◆ **Stated exercise**
Answer these questions using the passage below on the Lions' offseason.
1. Which player recently decided to retire?
2. Who is the new defensive coordinator?
3. How many different players did the Lions have on injured reserve at various points during the 2024 season?

─── Selected extract

Of course, when you lose two of the best coordinators in the NFL in Ben Johnson and Aaron Glenn to their own well-deserved head coaching jobs, that’s going to be a story. It doesn’t help that center Frank Ragnow, one of the NFL’s best, toughest, and smartest players at his position, recently decided to retire. That is a lot of IQ points walking out the door in the offseason.
So now, it’s up to new offensive coordinator John Morton and new defensive coordinator Kelvin Sheppard, along with whomsoever plays center in 2025 and beyond, to pick up the slack. One thing the Replacements will almost certainly have is a better and more fortunate injury situation, because regression to the mean should kick in, and the Lions won’t have an astonishing 24 different players on injured reserve (WOOF) as they did at various points throughout the 2024 season.

──────
─── Provided data

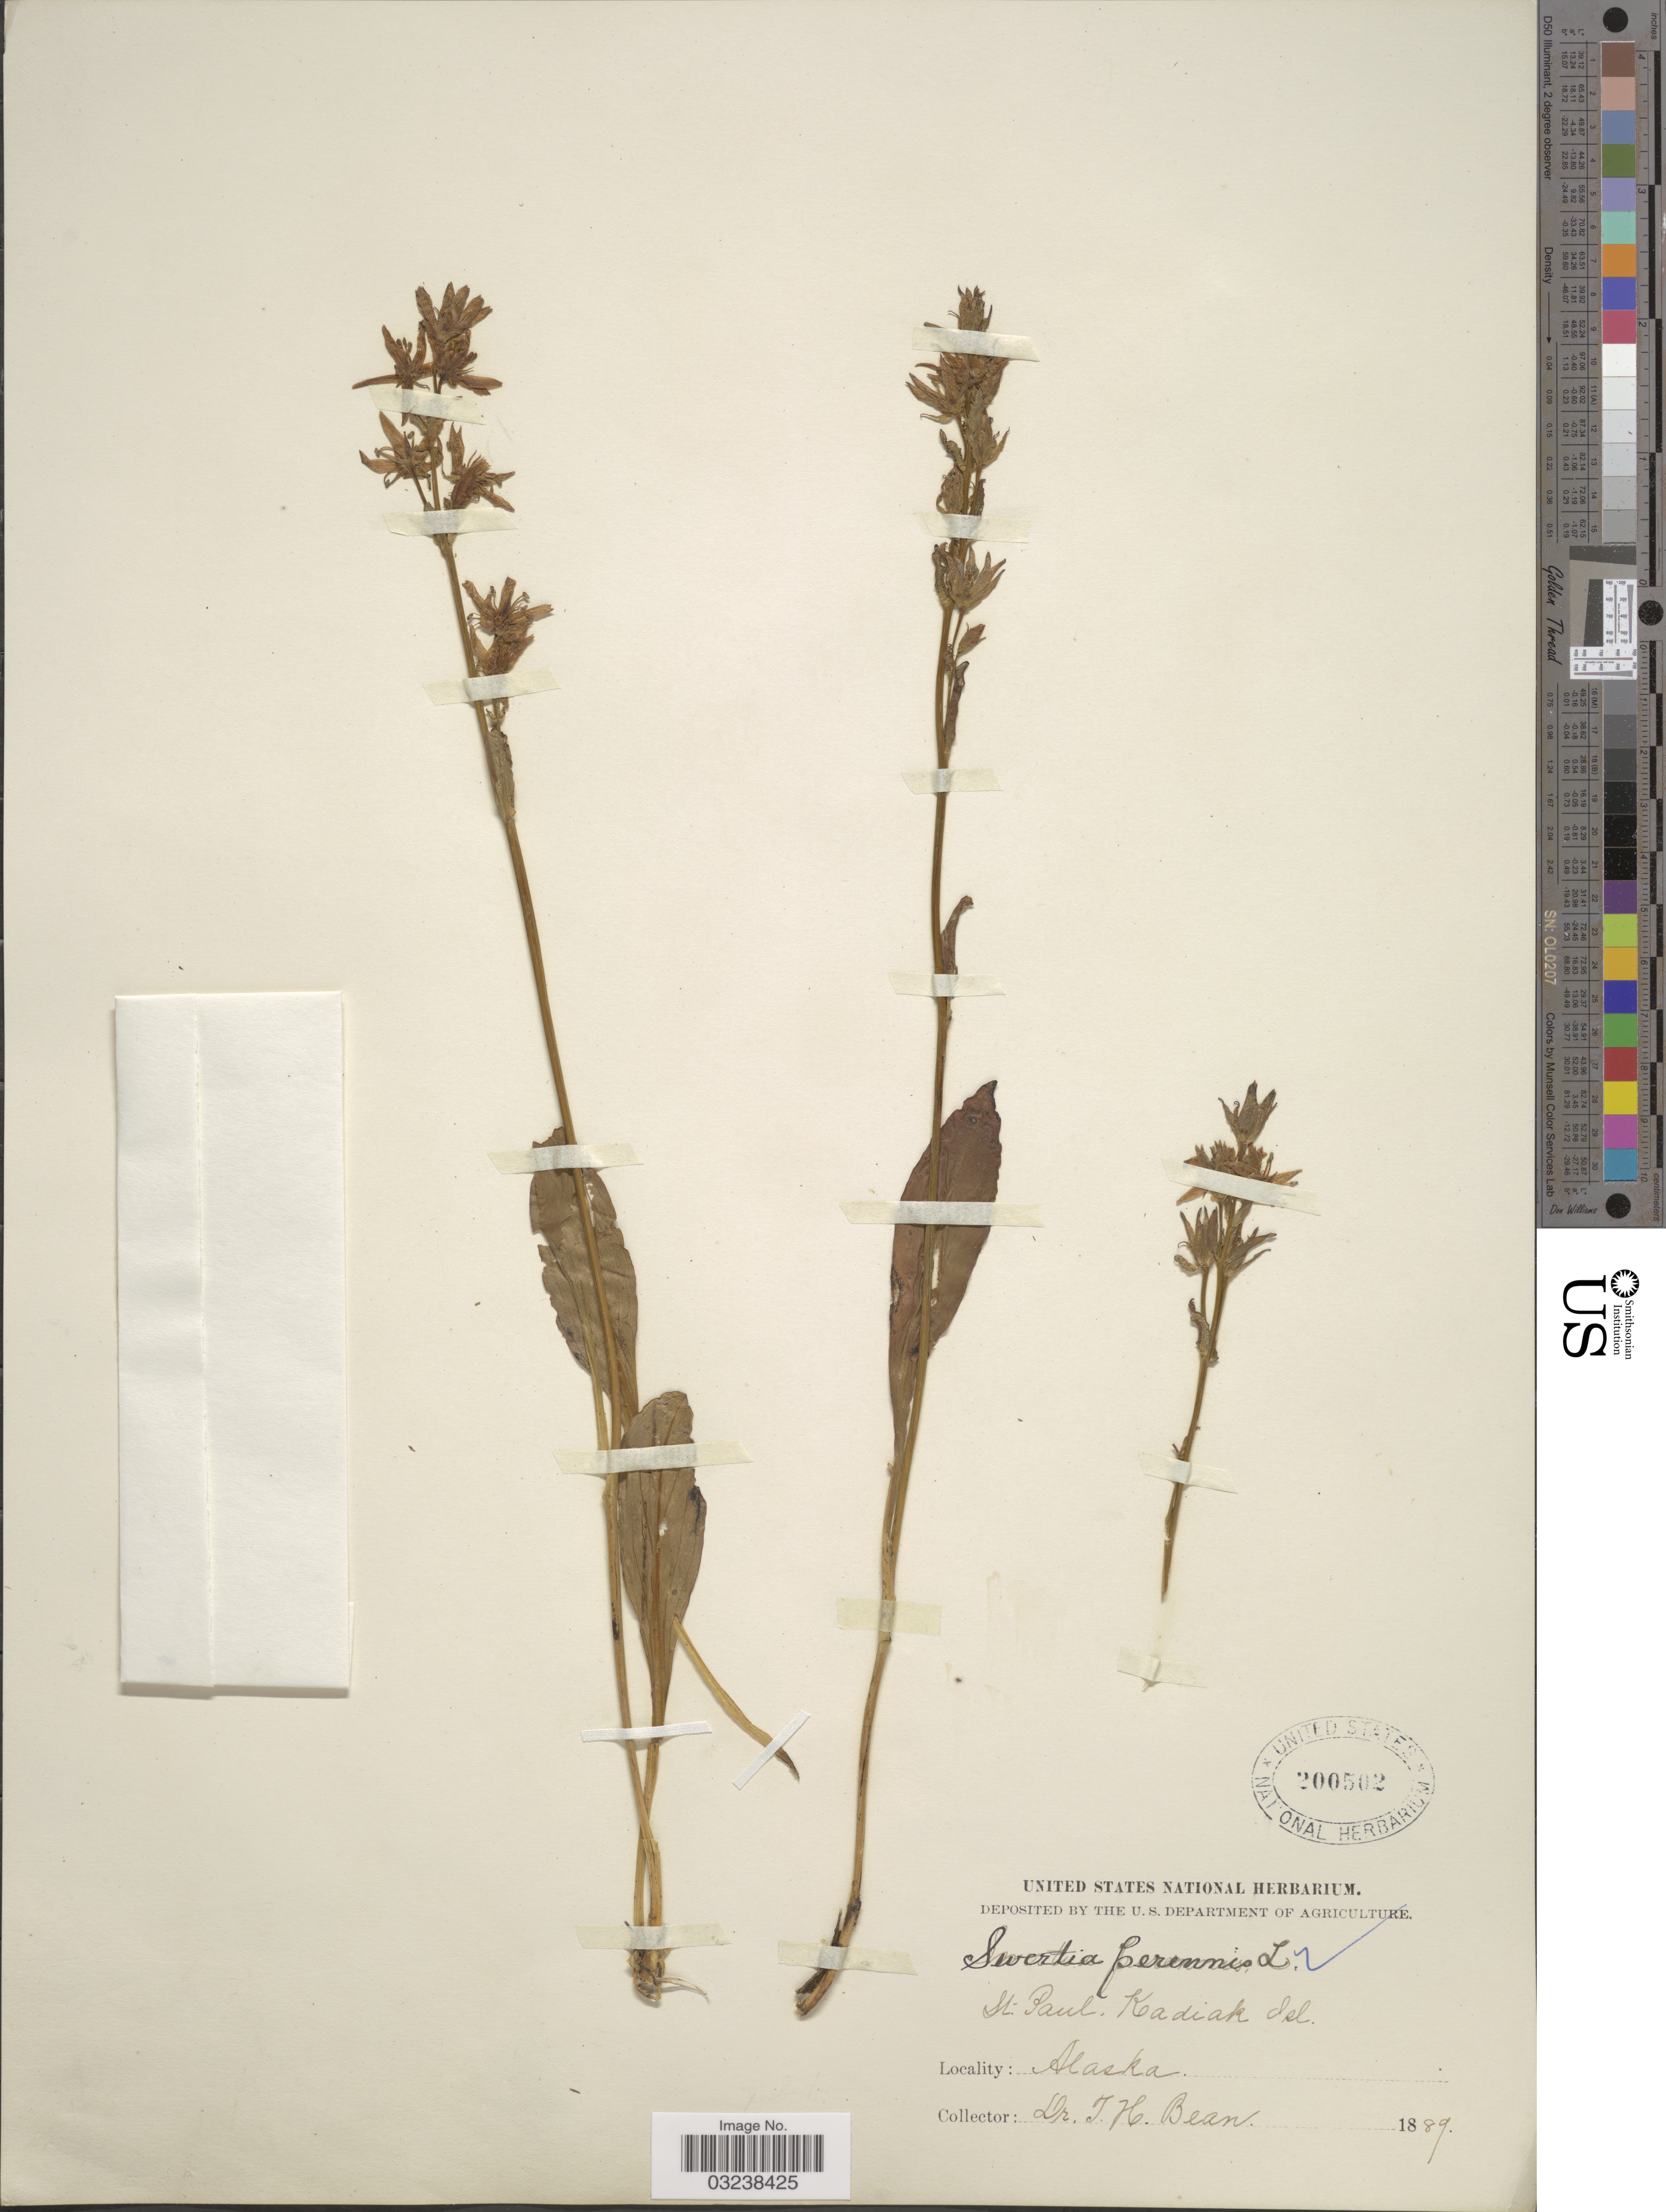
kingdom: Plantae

──────
─── Provided data

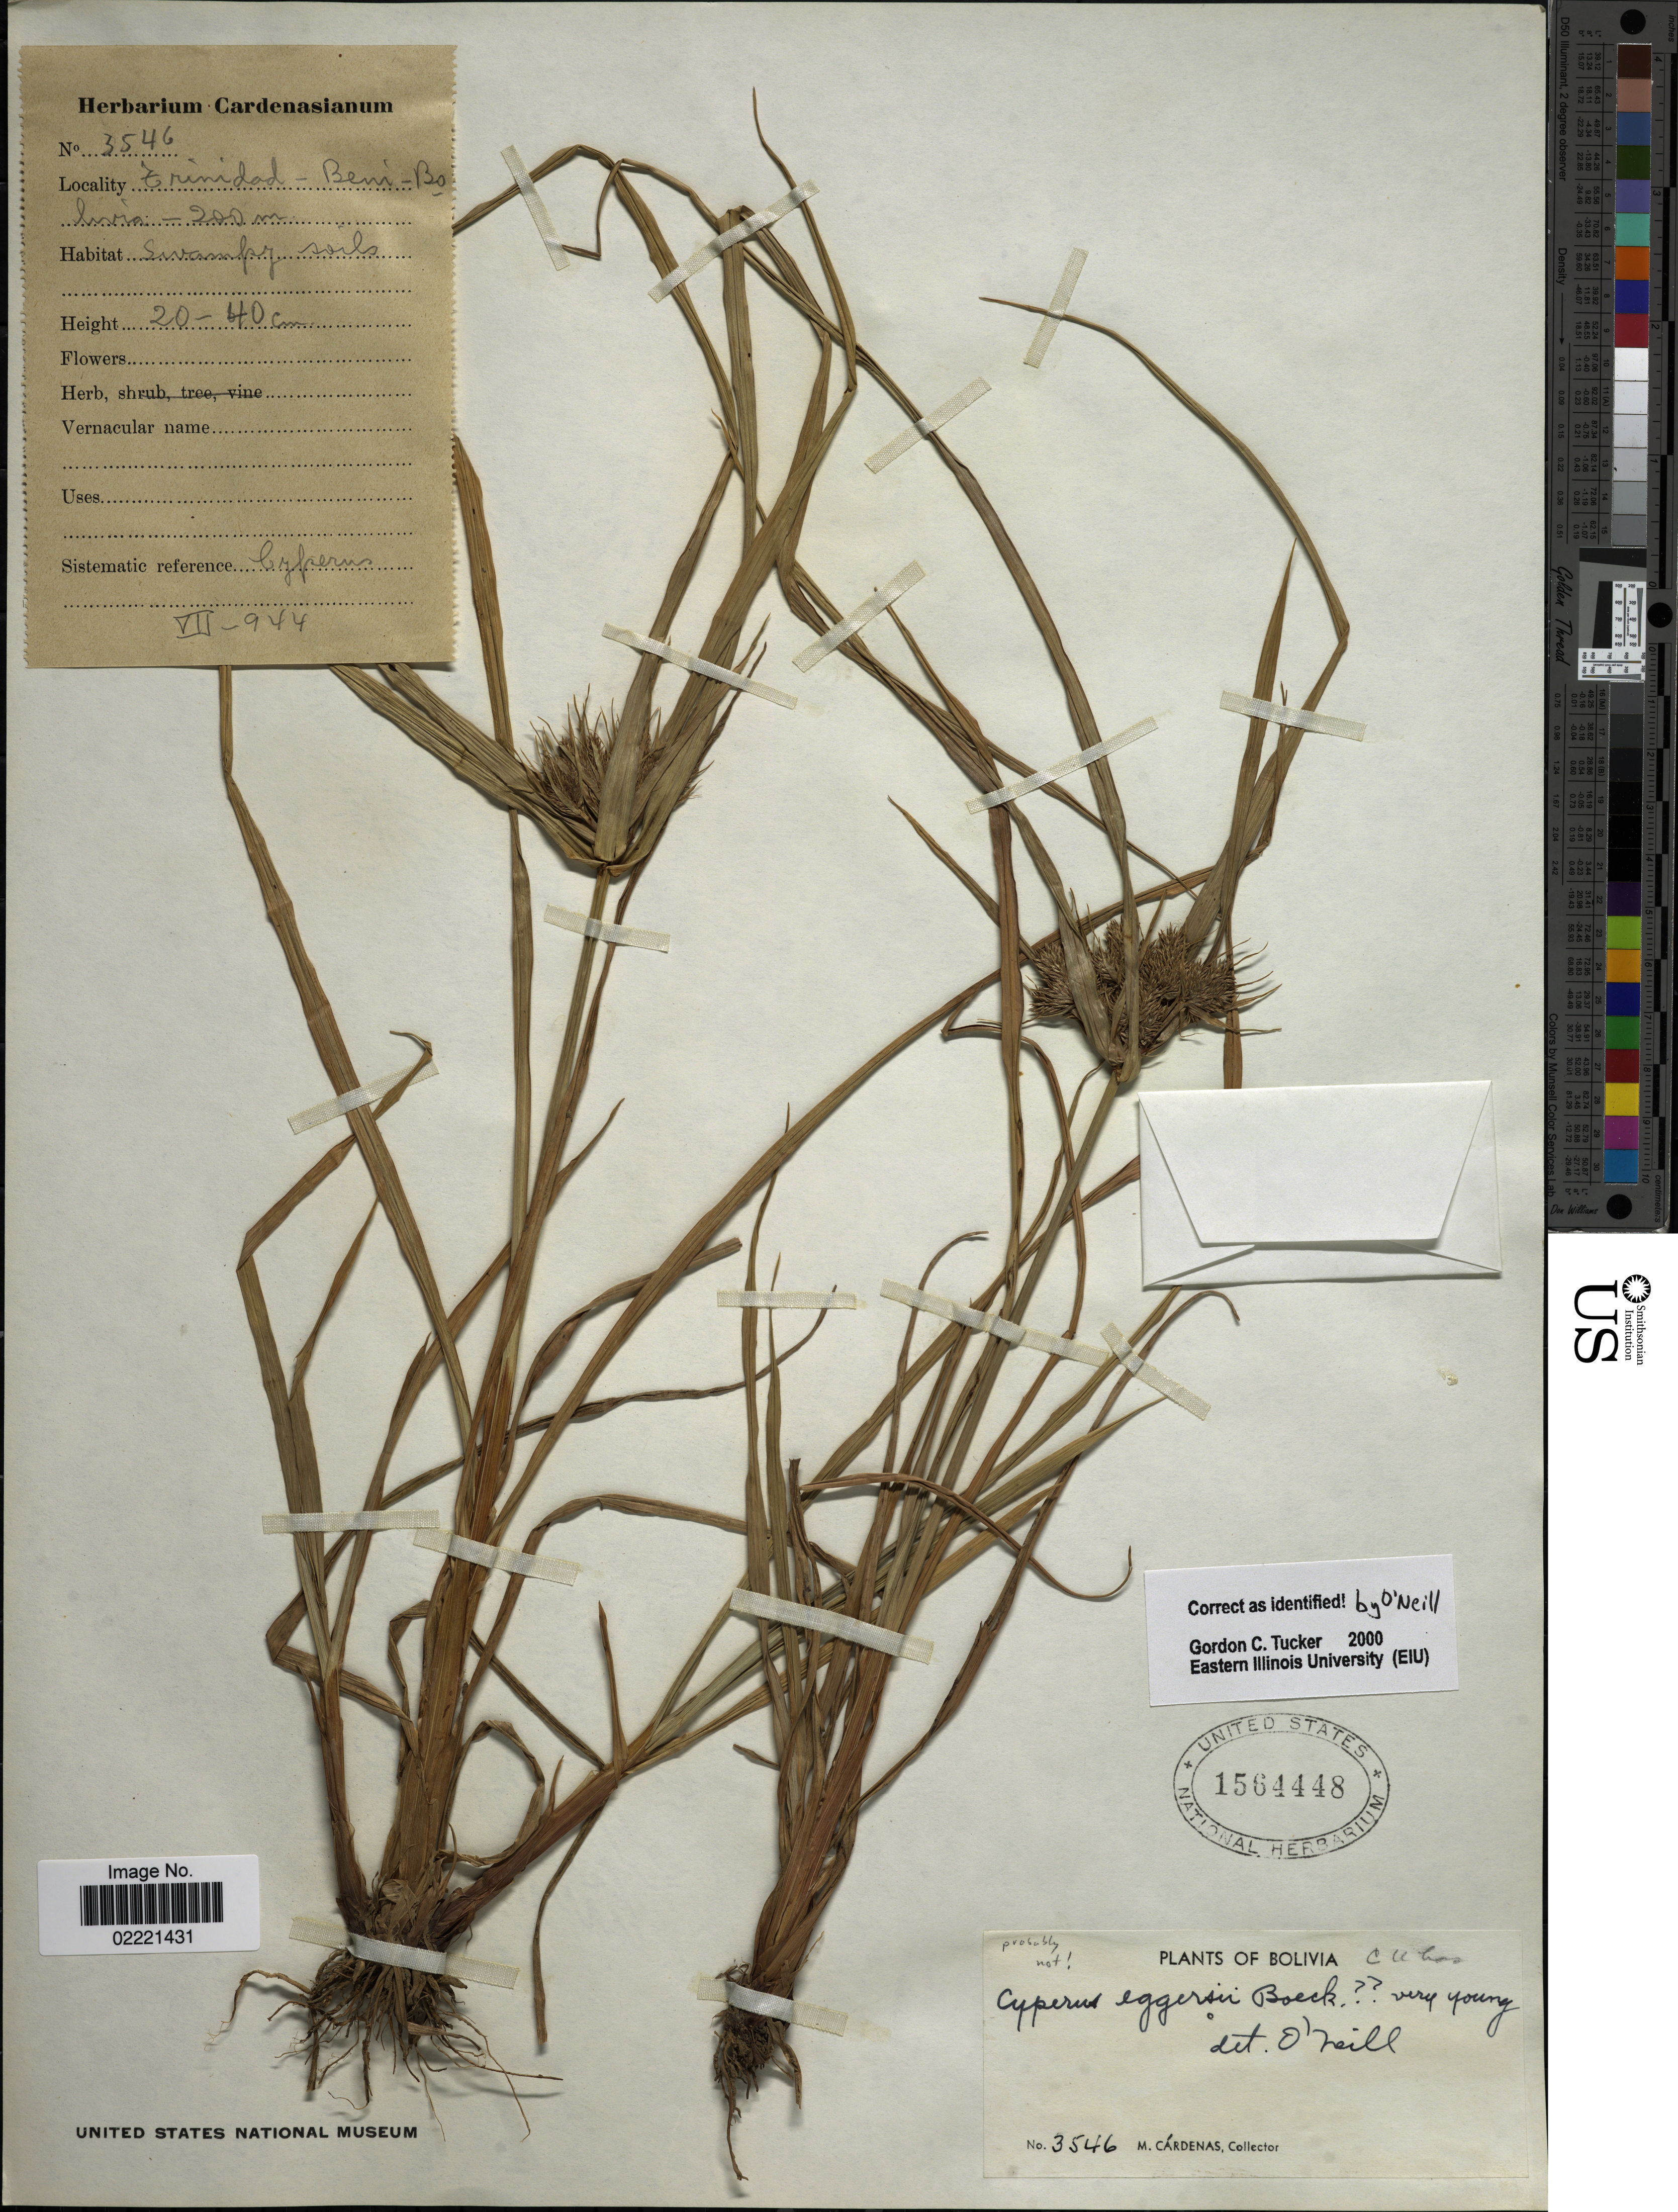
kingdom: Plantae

──────

◆ **Written solution**
1. Frank Ragnow, the center.
2. Kelvin Sheppard.
3. 24.